Si effectivement la vitrine de l’éditeur, la grande revue Métal Hurlant disparait peu à peu, puis définitivement en 1987, autant victime de son succès (toutes les autres revues ou presque en on repris les grandes lignes) et de choix éditoriaux hasardeux (titres parallèles, prépublications plombées par le succès des albums…) augmentant les dettes, la maison mère devenu plus éditrice d’album que de magazine poursuit son chemin continuant de travailler avec les artistes et créateurs historiques et de quetter de nouvelles plumes. Encore une décennie bien chargée avec le lancement de la saga Le Monde d’Arkadi de Caza, l’arrivée de Loisel pour ses très érotiques Troubles fêtes imaginés avec son épouse Rose le Guirec et surtout le phénomène Froid équateur, premier tome de La Foire aux immortels, qui fait immédiatement d’Enki Bilal le nouveau visage de l’éditeur.
Polar et fantaisies
La publication en présence n’ayant pas forcément pour vocation de reproduire à nouveau des classiques connus de cette envergure, elle propose plutôt de redécouvrir la ligne claire et superbement rétro de Chaland (Freddie Lombart) avec son F. 52, voyage à bord d’un avion de ligne vaguement futuriste et surtout théâtre d’un gigantesque chaos nourri par la mauvaise foi, la folie et la cruauté d’une belle tripoté de passagers. Presque une parodie de Tintin et Black & Mortimer, qui se bonifie nettement avec les années. Peu de science-fiction donc dans ce recueil qui va surtout mettre l’accent sur le polar, embrayant avec le 5ème tome des enquêtes de Lou Cale, photographe de presse, qui plonge dans les méandres d’un Roméo & Juliette à la sauce mafieuse particulièrement noir et violent. C’est le duo Raives et Warns qui est aux commandes de ce Le Centaure tatoué au style efficace mais finalement assez classique. On lui préfèrera le fil rouge Mémoires d’un 38, collaboration entre Jean-Luc Fromental, José-Louis Bocquet et le génial Franz, dans lequel un flingue passe de mains en mains dans une Amérique peuplée de flic ripoux, de truands, d’amants éconduits, de fachos à cagoules blanches, d’intellectuels ridicules et de vieille sans-domicile fixe déprimée, capturant la violence d’une contrée autant que rendant hommage par son noir et blanc récurrent à toute une belle histoire du polar hard boiled.
Mythes et cauchemar
Un titre rare (inédit depuis 2002) mais certainement pas autant que le très étrange et baroque Adam Sarlech, dessiné à grands traits durs et violents par un Frédéric Bézian donnant corps à une famille aristocrates habitée par ses fantômes, ses secrets et sa perversité dans une sorte de grand théâtre bancal, malsain et grotesque. Très étrange mais assez fascinant et porté par une esthétique assez unique.

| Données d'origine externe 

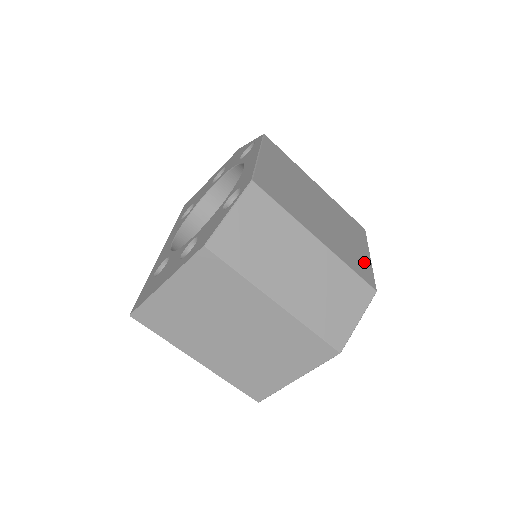
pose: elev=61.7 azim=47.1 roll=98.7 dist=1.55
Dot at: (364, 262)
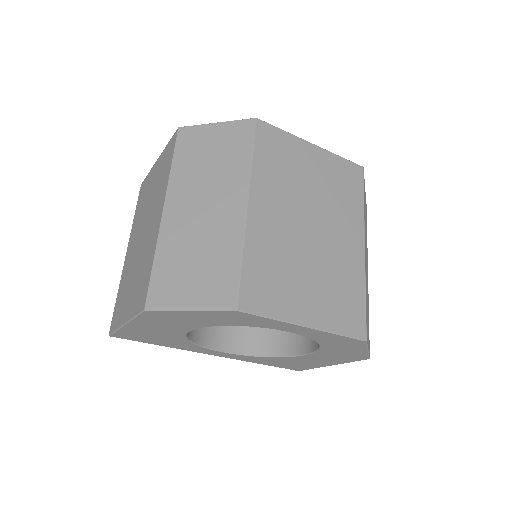
Dot at: (281, 301)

Il fallait tout de même un grand classique de l’éditeur pour venir souder l’ensemble de ces presque 300 pages entrecoupés de quelques articles de présentation et de mise en contexte, et c’est forcément du coté du pape Alejandro Jodorowsky que le rédacteur en chef Fabrice Giger est allé chercher. LA plume des Humanoïdes Associés, qui livrait avec La Passion de Diosamante l’une de ces grandes fresques Fantasy et métaphasiques dont il a le secret, récit du voyage initiatique peuplé de mille dangers et de mille interprétations d’une reine orgueilleuse et cruelle sur le chemin de la rédemption. Un canevas parfait pour le camarade Jean-Claude Gal (Les Armées du conquérant) donnant corps à un monde hors du temps, flamboyant et grandiose, avec toujours cette impressionnante emphase sur les décors pharamineux et oniriques.
Encore et toujours de la grande BD à découvrir ou redécouvrir, avec ce second volume anthologique d’Opus Humano. Une poignée de raretés plus ou moins réputées, mais des signatures et des talents qui ont façonnés cette bande dessinée pas comme les autres qui est celle des Humanoïdes Associés.